What are your current tests doing? Do you start JupyterLab and then ensure the notebooks run correctly? You could write some JS code that opens JupyterLab, then a specific notebook, run it and check the results.

For full end-to-end deployment testing, I can recommend the general-purpose tool, robotframework, and putting the entire system (or as much as is rational) under test. It has custom libraries for all kinds of things, but at the end of the day, is “Just Python,” so is pretty easy to extend.

Specifically for browser-based, Jupyter clients, it has a purpose-built library (disclaimer: author). The distinction here vs galata:

  • works off a user-level, “black box” model of the application
    • instead of a “white box”, tightly-bound to a specific version of e.g.
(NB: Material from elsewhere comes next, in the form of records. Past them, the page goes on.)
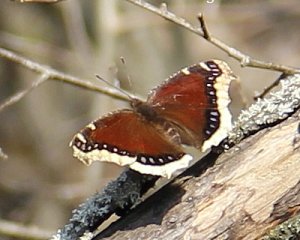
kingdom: Animalia
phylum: Arthropoda
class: Insecta
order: Lepidoptera
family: Nymphalidae
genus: Nymphalis
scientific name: Nymphalis antiopa
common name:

JupyterLab with access to the underlying JS APIs
  • looks more like (weird) plain language than typescript
  • requires a lot more jumping jacks to get videos than a custom browser

In my specific case, which is alas, not open source, the most horror-show test suite:

  • start up a couple VMs with virtualbox
  • deploy a previous, known version of jupyterhub (specifically, TLJH, but whatever)
    • this could be replaced with e.g. minikube and helm, but the principal is the same
  • spawn a user’s environment
  • start some representative interactive computing, meanwhile…
    • upgrade the jupyterhub process to a new known version
      • handle a rollback case
  • continue to assess the user environment
    • see a message about an updated environment available
  • start a new user environment
  • verify the interactive computing stuff still works (e.g. against the same in-flight data files)

By using VM snapshots, etc. this was actually pretty reasonable to run as part of normal CI.

As for assessing some of this stuff (especially over time), there are some nice tools in the opentelemetry stack… having some frame-level awareness of “user clicks button” to “new environment created” to “results of compute appear” is quite nice, with all of the database logging, etc. put in its appropriate place.

To look at scale, one can also drop locust on it, which is again, Python, but can test anything with an HTTP endpoint. Some previous discussions:


thanks for the nice suggestions and great details.

I was imagining something without UI tests now, and just verifying the notebooks output the right text. It verifies that we indeed have the right libraries in place in our server image, and allows us to also test against the actual data that is made available to the server and under the particular user logged in.

UI tests are always way more complex to design, run and maintain.